Des battles seraient un très bon début pour faire connaître le beatbox à Maurice»
Par ailleurs, pour s’adonner à cet art qui émane du hip hop, il faut aussi savoir dompter sa respiration : « C’est ce qui, je pense, est le plus difficile à faire, et pour cause, puisque le beatboxing repose sur l’art de trouver un juste équilibre entre sa respiration et les sons qu’on produit », explique Mel Calou.
Une notion de la musique
Donna Kim Soo est, pour sa part, l’une des rares filles qui font du beatboxing à Maurice. « Il y a à peu près deux ans que cette discipline est devenue mon passe-temps. Cependant, ce n’est pas toujours évident. Il y a beaucoup de paramètres à observer. »
D’abord, selon Donna, il faut avoir une oreille musicale : « Je pense qu’il est important d’avoir une notion de la musique quand on s’adonne à cette discipline. Comme je suis chanteuse, cela m’a beaucoup aidée. »
Cependant, quand on pratique cette discipline on ne peut pas toujours reprendre à sa sauce tous les styles : « Certains styles, notamment le séga, sont très difficiles à maîtriser, parce qu’il y a beaucoup de basse. »
De plus, pour faire connaître le beatboxing à Maurice, il faudrait organiser des activités autour de cette discipline : « Des battles seraient un très bon début pour faire connaître le beatbox à Maurice. D’ailleurs, cela se fait déjà dans d’autres pays, » fait ressortir Mel Calou.
Un peu d’histoire
L’human beatbox (littéralement boîte à rythme humaine) serait apparu au cours des années 1970 dans le Bronx, à New York, avec l’émergence du mouvement hip hop. Il s’est développé à partir des années 1980 aux États-Unis avec des stars chez les rappeurs, comme Doug E. Fresh, Biz Markie, puis surtout Rahzel, du groupe de rap The Roots, une influence déterminante pour les jeunes beatboxers, à l’instar des Français Under Kontrol.
Cependant, la musique faite avec la bouche existe ailleurs et s’est développée bien avant l’invention du concept par les rappeurs anglo-saxons. Des artistes du jazz (Louis Armstrong, Bobby McFerrin et tous les acrobates du scat), de la chanson (André Minvielle), des pointures de salsa (le groupe cubain Sampling) ont trouvé une malle aux trésors d’onomatopées, de rythmes énervés et d’instruments les plus variés.

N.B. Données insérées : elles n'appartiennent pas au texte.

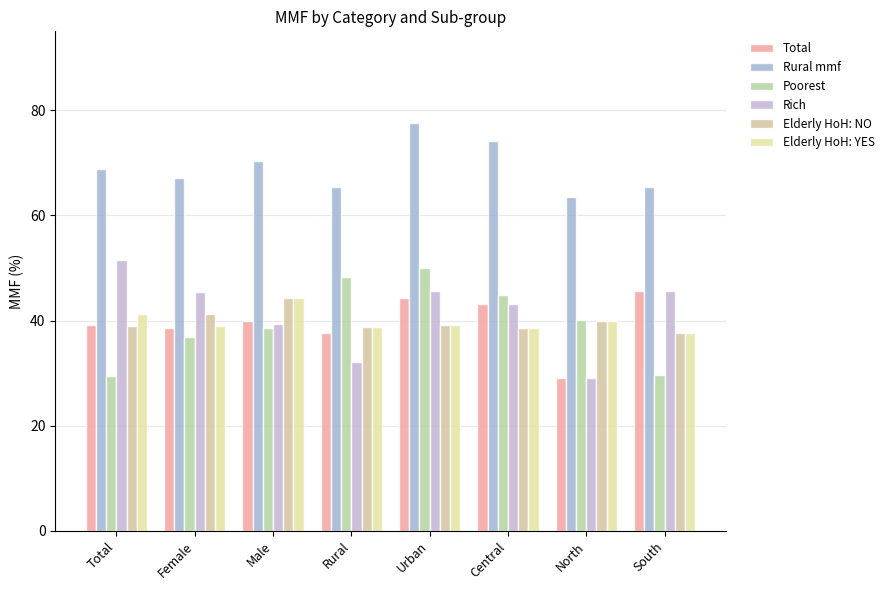

What is the total value across all series at Total?

269.3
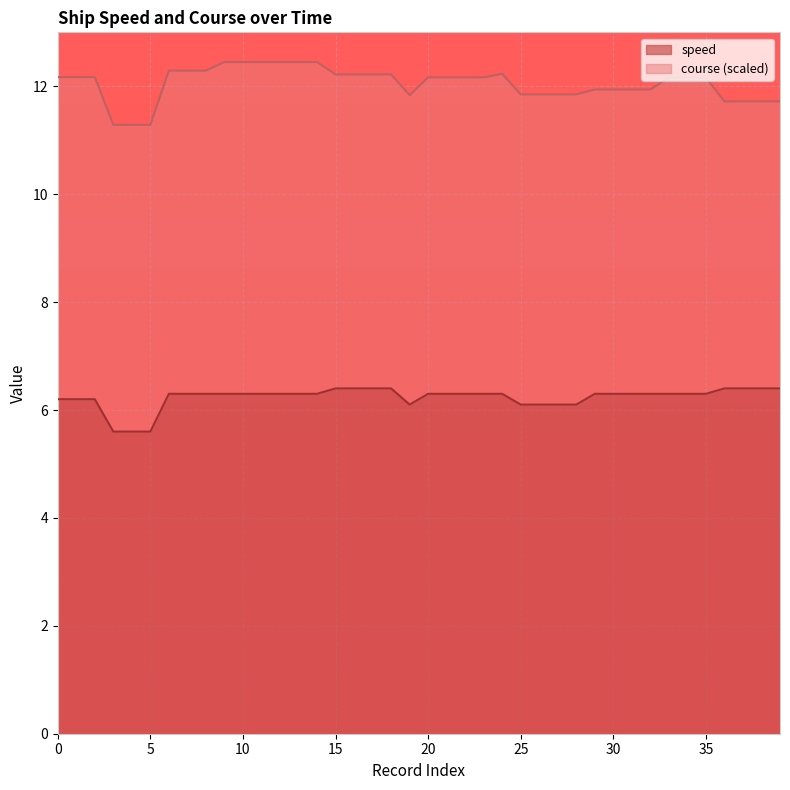

Reading left to right, transcribe all the data shown in this chart.

0=6.2	1=6.2	2=6.2	3=5.6	4=5.6	5=5.6	6=6.3	7=6.3	8=6.3	9=6.3	10=6.3	11=6.3	12=6.3	13=6.3	14=6.3	15=6.4	16=6.4	17=6.4	18=6.4	19=6.1	20=6.3	21=6.3	22=6.3	23=6.3	24=6.3	25=6.1	26=6.1	27=6.1	28=6.1	29=6.3	30=6.3	31=6.3	32=6.3	33=6.3	34=6.3	35=6.3	36=6.4	37=6.4	38=6.4	39=6.4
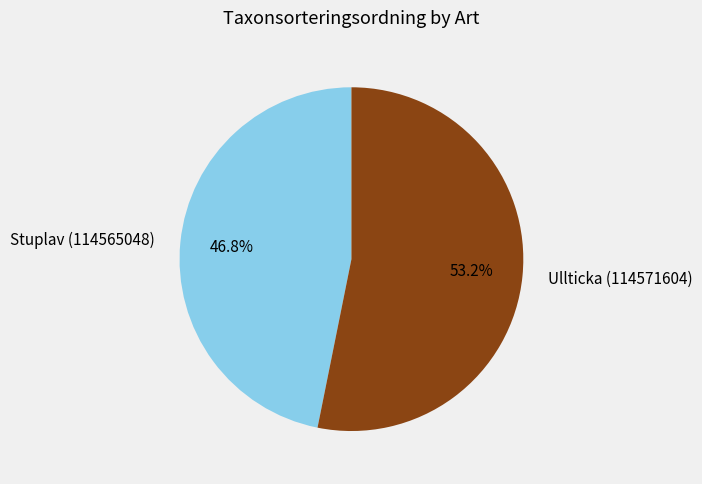

What is the ratio of the value at Ullticka (114571604) to the value at Stuplav (114565048)?

1.1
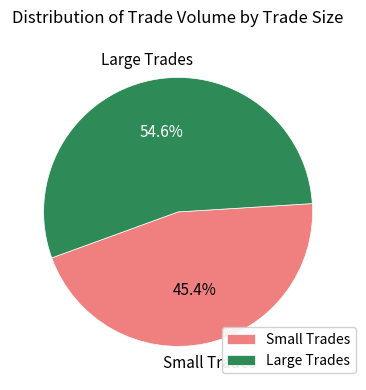

Rank the categories by value from lowest to highest.

Small Trades, Large Trades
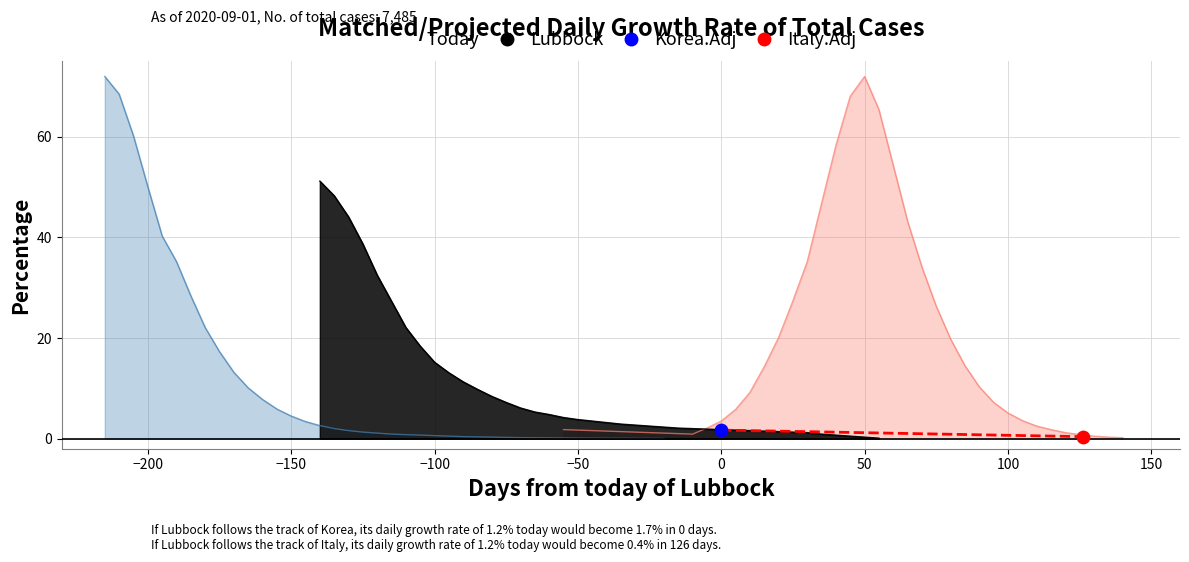

Which series reaches the minimum Y coordinate?

Korea.Adj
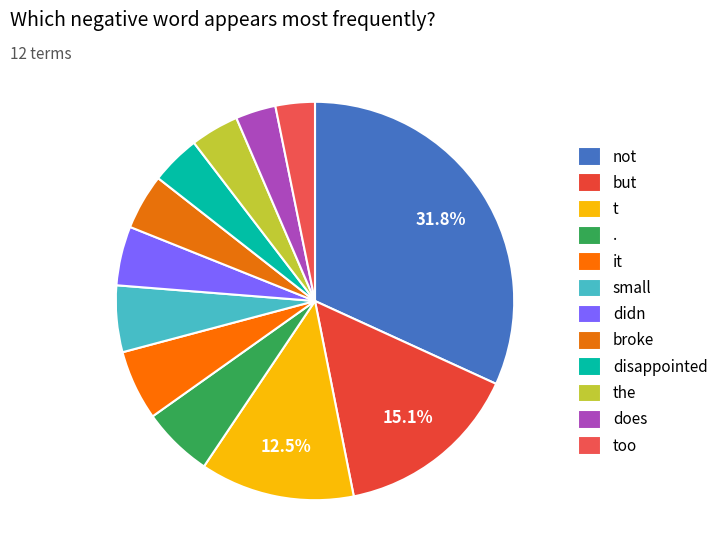

Between the and broke, which is larger?

broke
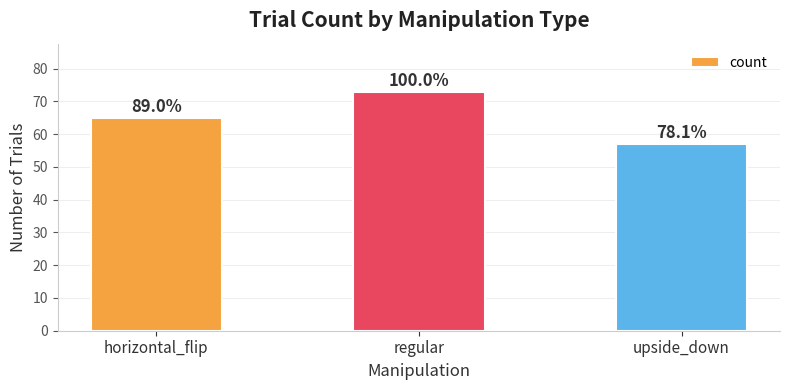

What is the label of the 1st bar from the right?

upside_down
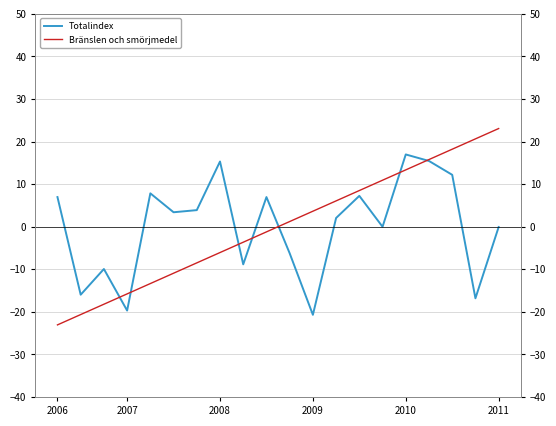

What is the spread (max minus min) of values at 17?

6.0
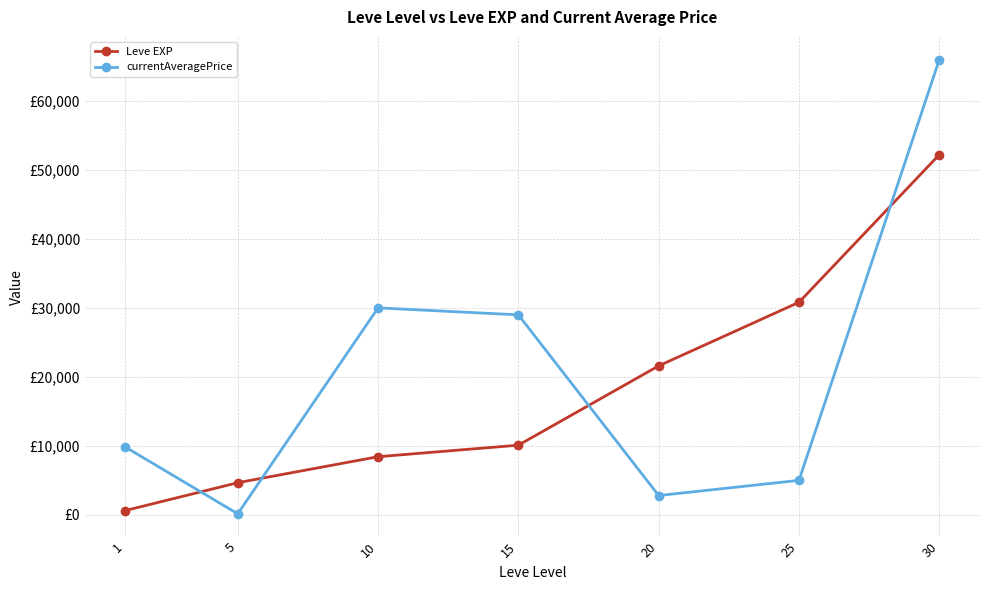

Is this an area chart (filled region under the line)?

No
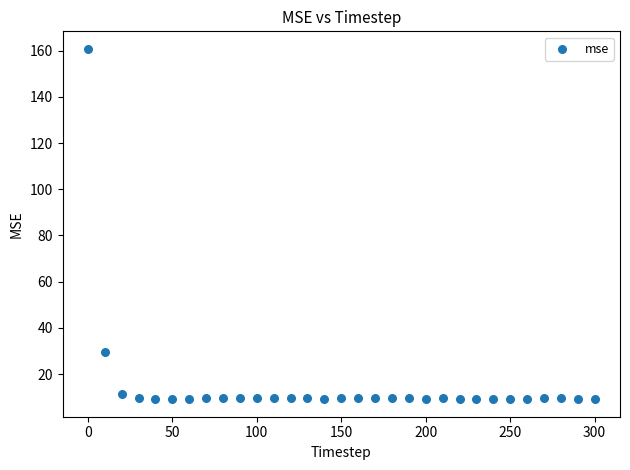

What is the range of X values (max minus min)?

300.0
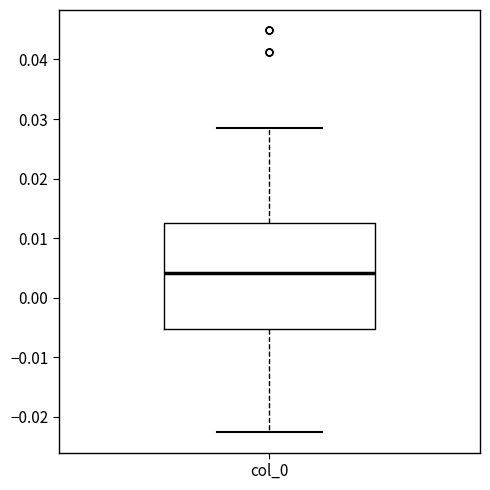

Where does the lower whisker of the box for col_0 end on the y-axis? The values are not printed on the chart, so give them approximately, as read against the axis.

-0.023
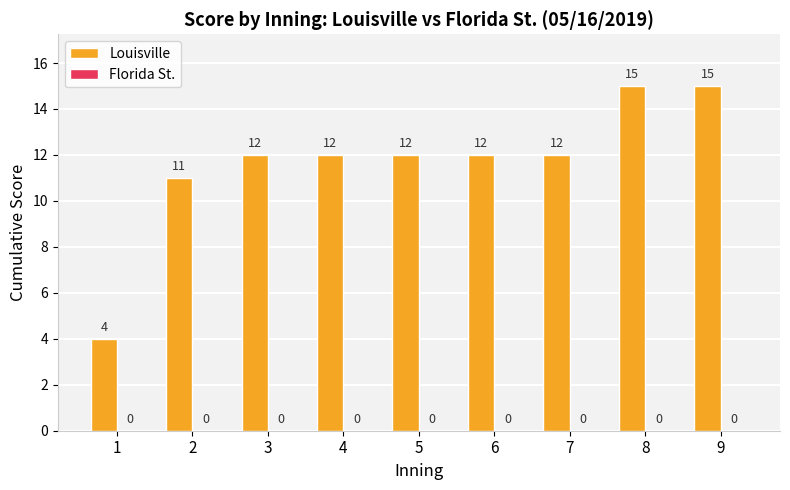

How many bars are there in total?

9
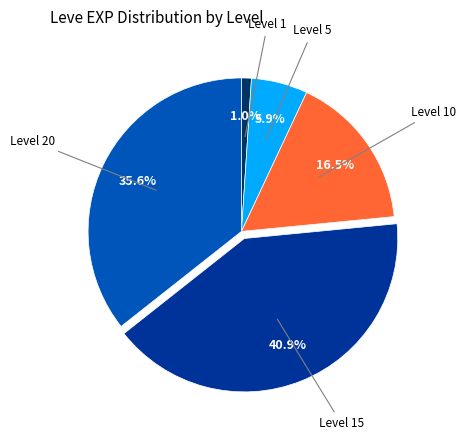

How many slices are in this pie chart?

5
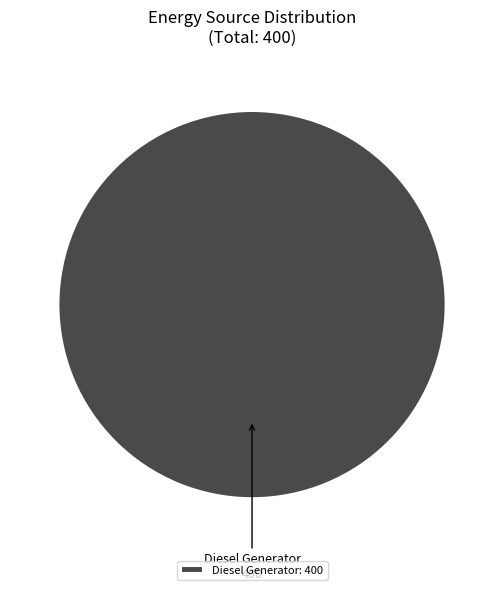

The Diesel Generator slice represents 87% of the pie. True or false?

False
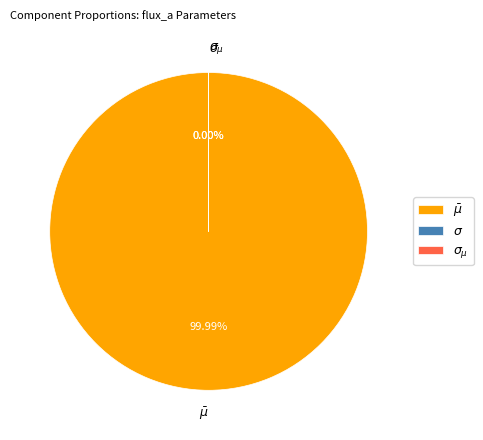

Count the number of slices in the pie.

3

Le rythme en bouche, les Inuits en font leur affaire (le jeu vocal katajjaq). À Bali, le tchak-tchak-tchak haletant des voix d’hommes accompagne le Kecak (danse des singes). Les Sud-Africains Ladysmith Black Mambazo ont popularisé dans le monde le style vocal mbube, mosaïque de mélodies et rythmes vocaux. En Guadeloupe, quand les tambours leur furent interdits, les esclaves ont inventé le boulagel, des onomatopées percussives, un style qu’utilisa le collectif de rap Saïan Supa Crew.